* **Your instructions**
Verbatim transcription with images omitted: return the entries below in full.

··· Records shown ···

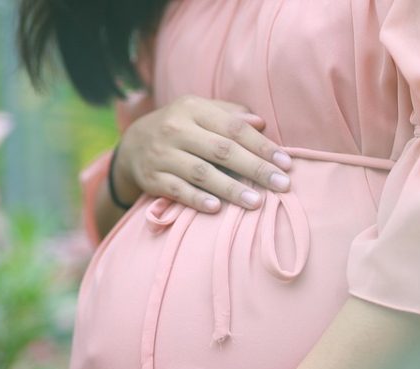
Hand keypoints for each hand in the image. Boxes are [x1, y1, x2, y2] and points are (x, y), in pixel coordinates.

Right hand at [114, 94, 292, 212]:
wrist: (133, 145)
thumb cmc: (180, 128)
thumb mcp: (200, 112)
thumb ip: (230, 115)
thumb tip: (261, 123)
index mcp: (193, 109)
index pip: (234, 128)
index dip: (262, 146)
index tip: (286, 163)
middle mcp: (176, 129)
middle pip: (222, 150)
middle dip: (255, 169)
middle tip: (282, 185)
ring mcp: (162, 154)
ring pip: (202, 172)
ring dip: (231, 189)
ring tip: (256, 202)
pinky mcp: (152, 178)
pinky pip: (177, 190)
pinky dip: (197, 200)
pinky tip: (217, 209)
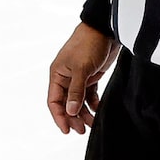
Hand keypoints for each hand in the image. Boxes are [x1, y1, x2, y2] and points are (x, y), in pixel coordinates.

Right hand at [45, 21, 115, 135]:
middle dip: (73, 118)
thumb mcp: (81, 68)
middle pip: (66, 104)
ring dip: (84, 113)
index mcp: (57, 74)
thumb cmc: (88, 43)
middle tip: (82, 130)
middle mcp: (66, 77)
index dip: (59, 117)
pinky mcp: (91, 76)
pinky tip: (98, 110)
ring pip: (78, 101)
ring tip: (93, 124)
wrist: (105, 29)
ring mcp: (79, 77)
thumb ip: (76, 91)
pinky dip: (93, 104)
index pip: (54, 101)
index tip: (67, 130)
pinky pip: (89, 95)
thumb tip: (70, 111)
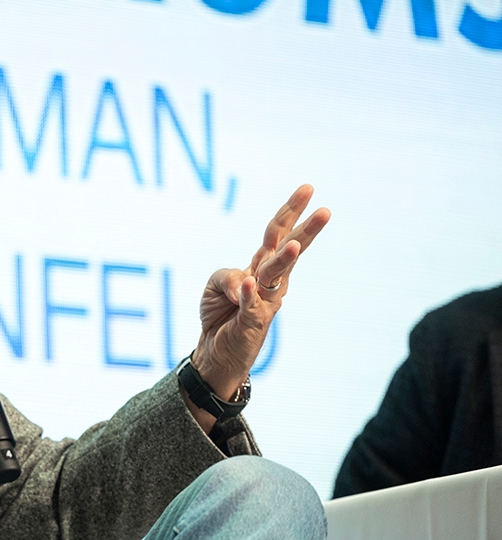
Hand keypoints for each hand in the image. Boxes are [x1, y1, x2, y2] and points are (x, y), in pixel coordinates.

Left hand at [190, 184, 330, 424]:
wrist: (216, 352)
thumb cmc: (221, 314)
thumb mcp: (214, 285)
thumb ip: (225, 275)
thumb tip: (243, 283)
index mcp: (261, 265)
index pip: (278, 233)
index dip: (291, 211)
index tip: (309, 188)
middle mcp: (269, 281)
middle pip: (288, 249)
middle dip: (307, 230)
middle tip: (326, 210)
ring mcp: (264, 301)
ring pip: (275, 275)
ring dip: (284, 259)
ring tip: (294, 244)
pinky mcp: (252, 322)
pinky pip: (249, 304)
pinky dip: (246, 294)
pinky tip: (247, 284)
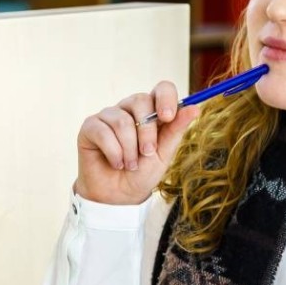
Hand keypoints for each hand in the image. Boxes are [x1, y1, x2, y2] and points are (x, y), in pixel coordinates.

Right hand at [74, 81, 202, 204]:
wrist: (119, 196)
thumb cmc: (143, 173)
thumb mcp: (164, 153)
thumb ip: (176, 130)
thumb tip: (195, 108)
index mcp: (152, 111)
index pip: (162, 88)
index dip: (166, 98)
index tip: (168, 117)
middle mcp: (129, 108)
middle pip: (140, 101)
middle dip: (147, 132)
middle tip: (147, 153)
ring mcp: (108, 116)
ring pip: (122, 120)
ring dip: (129, 149)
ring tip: (130, 165)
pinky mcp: (90, 127)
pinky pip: (102, 131)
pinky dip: (113, 152)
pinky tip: (116, 163)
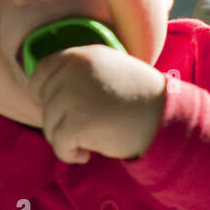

···

* **Response to the task**
Hand keypoints for each hand in the image. Boxes are [x1, y1, x2, y2] and points are (x, y), in pixel coordinates.

Right hand at [114, 94, 292, 212]:
wrist: (133, 145)
thumb cmc: (180, 128)
thumb mcp: (200, 112)
thumb ip: (230, 115)
thumb tip: (261, 123)
index mcp: (193, 109)
index pip: (234, 128)
index dip: (262, 146)
index tip: (286, 163)
middle mcp: (176, 129)
middle pip: (222, 150)
middle dip: (255, 169)
middle tip: (282, 185)
ring mcp: (162, 154)
ring pip: (202, 172)
ring dip: (231, 189)
ring tip: (256, 202)
pinky mcp: (152, 178)
pinky pip: (177, 190)
pinky dip: (197, 200)
pinky tip: (217, 209)
Hand keypoints for each hand in the image. Boxes are [x1, y1, x2, y2] and points are (x, y), in pixel coordinates.

Right hand at [45, 21, 115, 135]:
middle dip: (73, 118)
thumb mcp: (81, 68)
middle pip: (66, 104)
ring dip: (84, 113)
index mcp: (57, 74)
thumb cmc: (88, 43)
middle tip: (82, 130)
middle mcp: (66, 77)
index dip: (59, 117)
pinky mcp: (91, 76)
pinky tip: (98, 110)
ring pip: (78, 101)
ring tip: (93, 124)
wrist: (105, 29)
ring mcp: (79, 77)
thumb ip: (76, 91)
pinky dip: (93, 104)
index pip: (54, 101)
index tip: (67, 130)
pinky pip: (89, 95)
thumb tip: (70, 111)
Hand keypoints for each hand in the image. Boxes are [x1, y1, x2, y2] and points are (x, y), in pixel coordinates.

Left hand at [190, 184, 330, 424]:
wrist: (216, 352)
thumb cmc: (221, 314)
thumb mcp: (214, 285)
thumb ip: (225, 275)
thumb tip: (243, 283)
index mcp: (261, 265)
index pip: (278, 233)
index dip: (291, 211)
index tip: (309, 188)
middle mcp: (269, 281)
middle pip: (288, 249)
middle dip: (307, 230)
middle tip: (326, 210)
ring mcp: (264, 301)
ring pip: (275, 275)
ring dip: (284, 259)
ring tip: (294, 244)
pinky mcp: (252, 322)
pinky pip: (249, 304)
pinky dip: (246, 294)
pinky tip: (247, 284)
Hand keypoints for each hand in the image. Boxes are [x1, y1, x2, y2] and points are (x, y), in pixel coordinates.

Right hand at [74, 81, 202, 204]:
wrist: (119, 196)
thumb cmc: (143, 173)
thumb mcp: (164, 153)
thumb ip: (176, 130)
thumb tip: (195, 108)
index mcp: (152, 111)
index pip: (162, 88)
index dip: (166, 98)
index tip: (168, 117)
middle mcp: (129, 108)
middle pip: (140, 101)
middle dip: (147, 132)
middle tip: (147, 153)
ring mcp: (108, 116)
ring pip: (122, 120)
ring dip: (129, 149)
ring tip: (130, 165)
pinky mcp: (90, 127)
pinky pip: (102, 131)
pinky dip: (113, 152)
pinky tip: (116, 163)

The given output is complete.